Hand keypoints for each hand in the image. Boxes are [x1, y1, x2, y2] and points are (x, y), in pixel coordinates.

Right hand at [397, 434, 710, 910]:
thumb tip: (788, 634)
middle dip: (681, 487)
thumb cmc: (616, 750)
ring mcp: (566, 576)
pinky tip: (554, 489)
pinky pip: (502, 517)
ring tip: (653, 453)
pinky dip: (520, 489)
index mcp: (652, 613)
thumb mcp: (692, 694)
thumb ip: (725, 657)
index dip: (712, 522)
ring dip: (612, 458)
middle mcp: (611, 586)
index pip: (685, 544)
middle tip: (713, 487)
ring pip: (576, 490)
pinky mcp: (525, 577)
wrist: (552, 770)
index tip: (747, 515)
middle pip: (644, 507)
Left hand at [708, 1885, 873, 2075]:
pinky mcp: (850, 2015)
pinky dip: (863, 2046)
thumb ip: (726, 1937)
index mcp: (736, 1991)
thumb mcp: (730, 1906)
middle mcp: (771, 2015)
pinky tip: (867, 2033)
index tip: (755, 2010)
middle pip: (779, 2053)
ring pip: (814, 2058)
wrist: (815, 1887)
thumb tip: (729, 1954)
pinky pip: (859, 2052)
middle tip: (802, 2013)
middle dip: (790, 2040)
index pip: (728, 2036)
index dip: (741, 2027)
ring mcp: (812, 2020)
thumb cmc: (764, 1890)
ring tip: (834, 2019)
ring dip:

■ ■ ■ ■

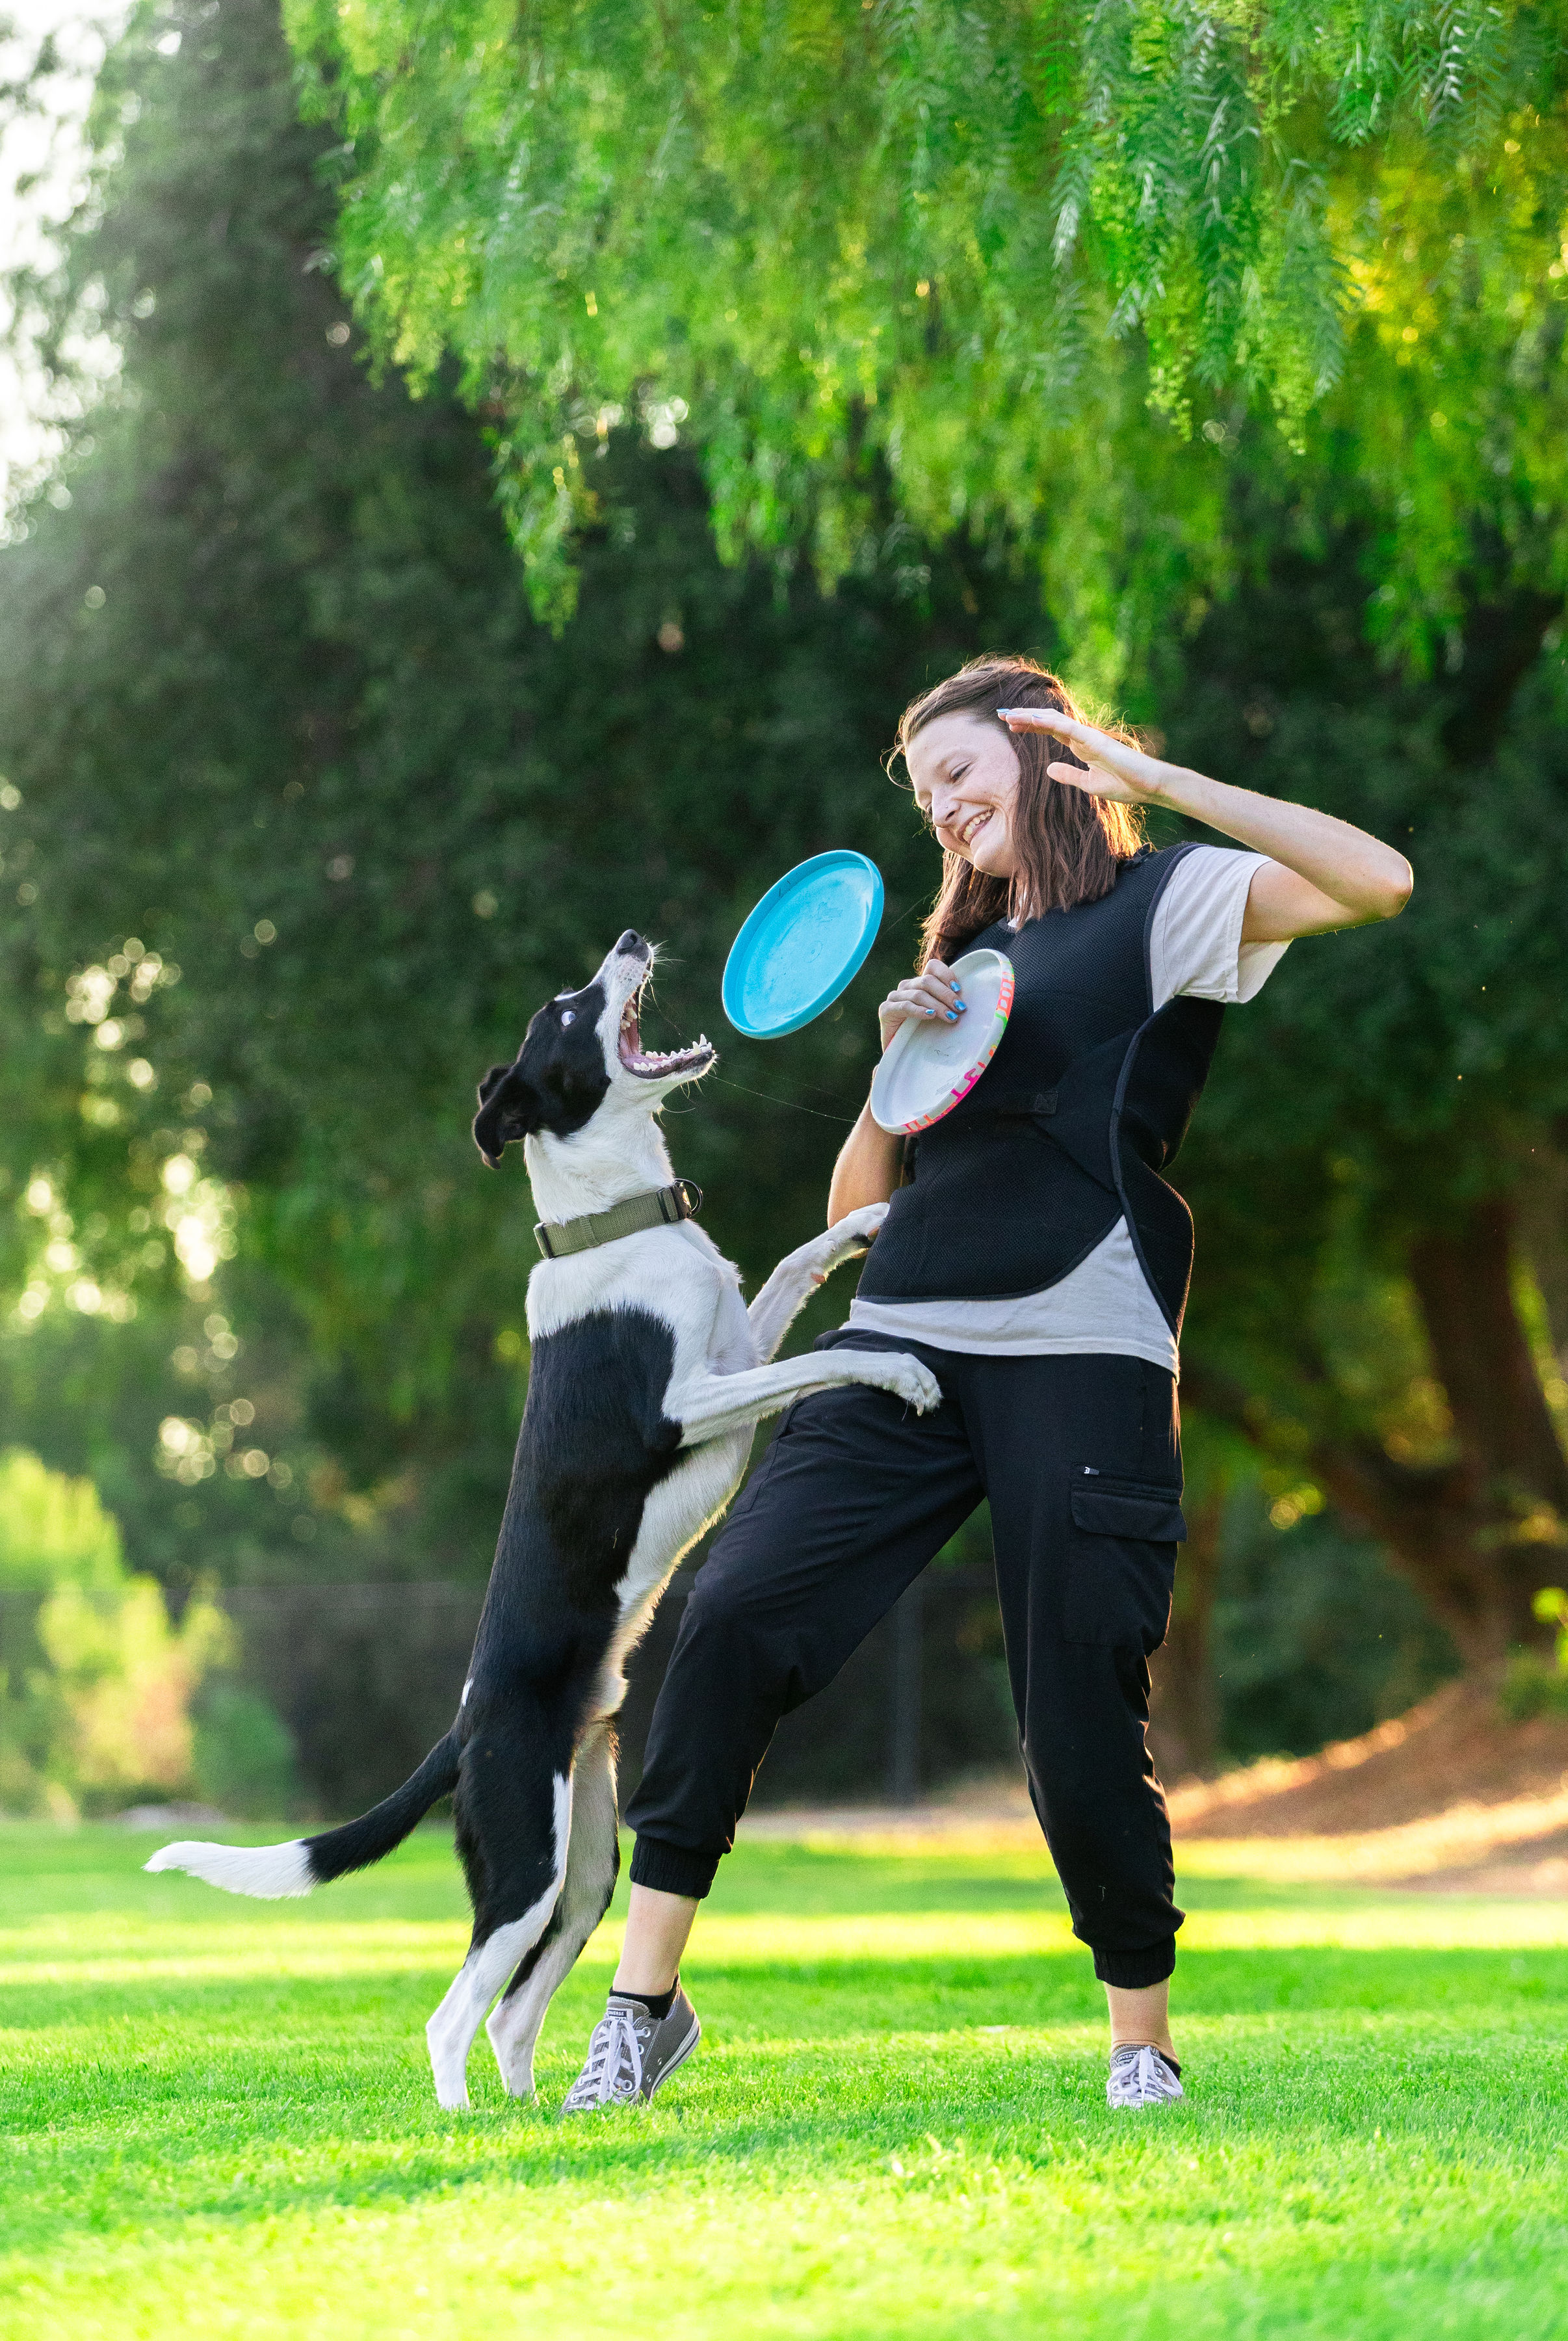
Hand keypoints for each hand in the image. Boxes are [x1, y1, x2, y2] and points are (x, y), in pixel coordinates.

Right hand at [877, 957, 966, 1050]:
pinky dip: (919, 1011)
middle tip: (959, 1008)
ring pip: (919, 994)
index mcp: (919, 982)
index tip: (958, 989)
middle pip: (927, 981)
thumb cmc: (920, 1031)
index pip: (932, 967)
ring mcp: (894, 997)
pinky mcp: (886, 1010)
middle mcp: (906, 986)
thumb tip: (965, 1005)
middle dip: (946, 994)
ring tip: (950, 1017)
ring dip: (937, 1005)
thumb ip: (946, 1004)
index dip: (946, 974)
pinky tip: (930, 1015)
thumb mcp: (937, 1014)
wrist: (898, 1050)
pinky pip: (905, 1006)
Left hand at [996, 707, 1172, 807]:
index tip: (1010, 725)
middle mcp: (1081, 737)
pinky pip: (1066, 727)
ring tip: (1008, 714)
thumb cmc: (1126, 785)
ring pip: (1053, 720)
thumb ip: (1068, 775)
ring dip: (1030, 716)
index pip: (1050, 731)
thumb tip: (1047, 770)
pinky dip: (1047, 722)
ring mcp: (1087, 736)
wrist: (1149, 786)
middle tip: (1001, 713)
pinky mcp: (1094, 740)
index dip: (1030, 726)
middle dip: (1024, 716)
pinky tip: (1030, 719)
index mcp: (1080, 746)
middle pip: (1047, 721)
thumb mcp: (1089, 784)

■ ■ ■ ■

● Task objective: Working from the material above, retype exactly the lines from the one with "thumb cmc: (1126, 785)" through the one with "thumb mcp: (1089, 784)", both included, and only those lines.

● Response area:
thumb cmc: (1126, 785)
ring pip: (1053, 720)
thumb ip: (1068, 775)
ring dip: (1030, 716)
index pip: (1050, 731)
thumb tip: (1047, 770)
pinky dip: (1047, 722)
ring mcp: (1087, 736)
wrist: (1149, 786)
middle tip: (1001, 713)
pinky mcp: (1094, 740)
index dip: (1030, 726)
middle dip: (1024, 716)
pinky tip: (1030, 719)
index mcp: (1080, 746)
middle pip: (1047, 721)
thumb mcp: (1089, 784)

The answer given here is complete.